## What you are asked to do:
Give every entry below again, exactly as written, and skip the images.

[Edit difference data]
>>>

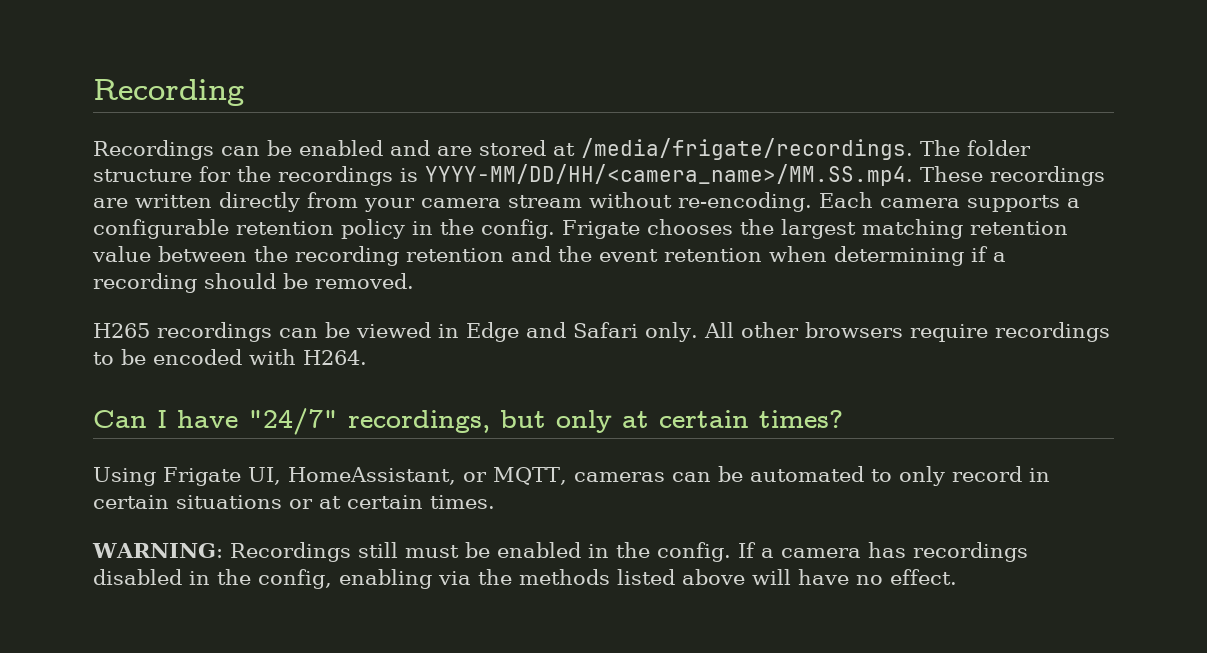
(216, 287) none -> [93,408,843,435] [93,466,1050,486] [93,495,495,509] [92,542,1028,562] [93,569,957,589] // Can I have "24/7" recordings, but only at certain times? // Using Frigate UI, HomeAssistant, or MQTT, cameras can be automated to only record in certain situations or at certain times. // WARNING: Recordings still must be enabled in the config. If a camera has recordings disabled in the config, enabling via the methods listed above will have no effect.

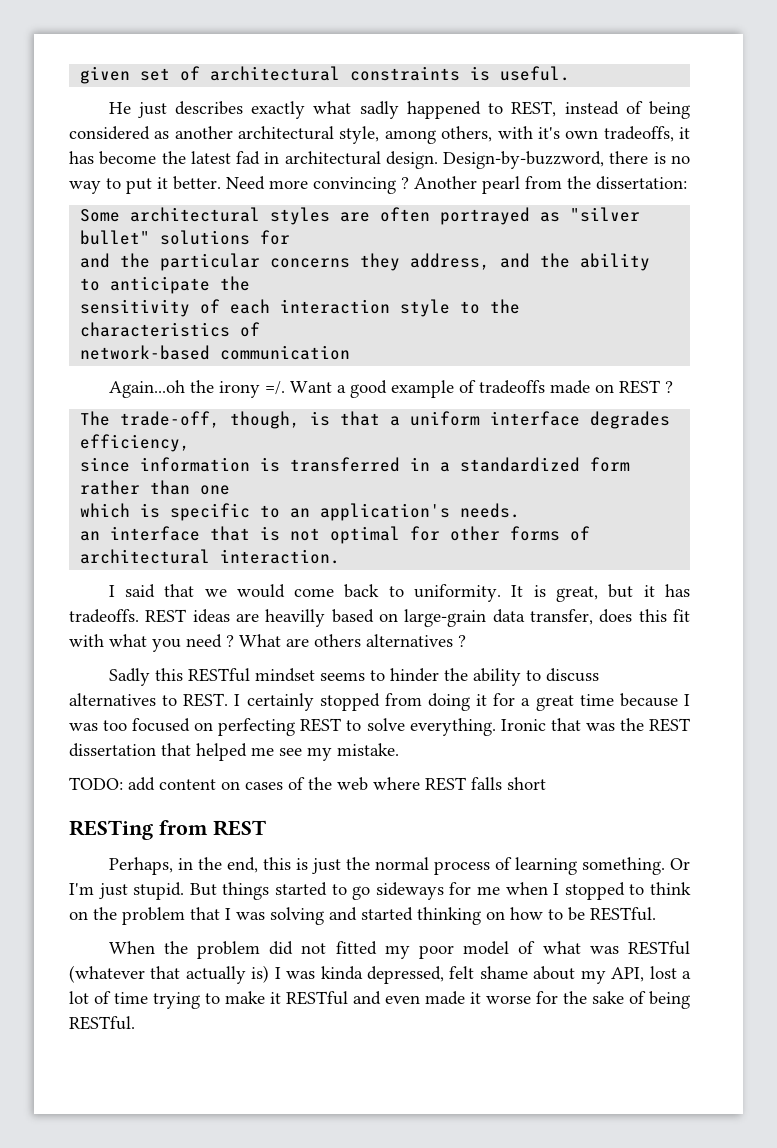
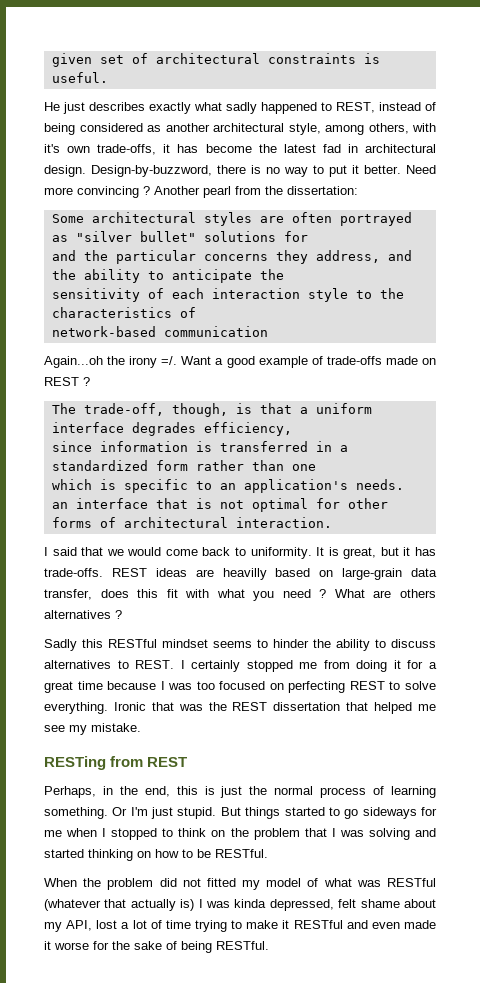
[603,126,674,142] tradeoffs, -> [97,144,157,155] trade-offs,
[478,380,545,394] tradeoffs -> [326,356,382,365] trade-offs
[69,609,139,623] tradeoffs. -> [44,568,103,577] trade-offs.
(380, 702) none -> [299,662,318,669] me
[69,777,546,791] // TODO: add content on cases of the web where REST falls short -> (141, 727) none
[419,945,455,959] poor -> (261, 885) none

<<<

## Your response:
(216, 287) none -> [93,408,843,435] [93,466,1050,486] [93,495,495,509] [92,542,1028,562] [93,569,957,589] // Can I have "24/7" recordings, but only at certain times? // Using Frigate UI, HomeAssistant, or MQTT, cameras can be automated to only record in certain situations or at certain times. // WARNING: Recordings still must be enabled in the config. If a camera has recordings disabled in the config, enabling via the methods listed above will have no effect.

[603,126,674,142] tradeoffs, -> [97,144,157,155] trade-offs,
[478,380,545,394] tradeoffs -> [326,356,382,365] trade-offs
[69,609,139,623] tradeoffs. -> [44,568,103,577] trade-offs.
(380, 702) none -> [299,662,318,669] me
[69,777,546,791] // TODO: add content on cases of the web where REST falls short -> (141, 727) none
[419,945,455,959] poor -> (261, 885) none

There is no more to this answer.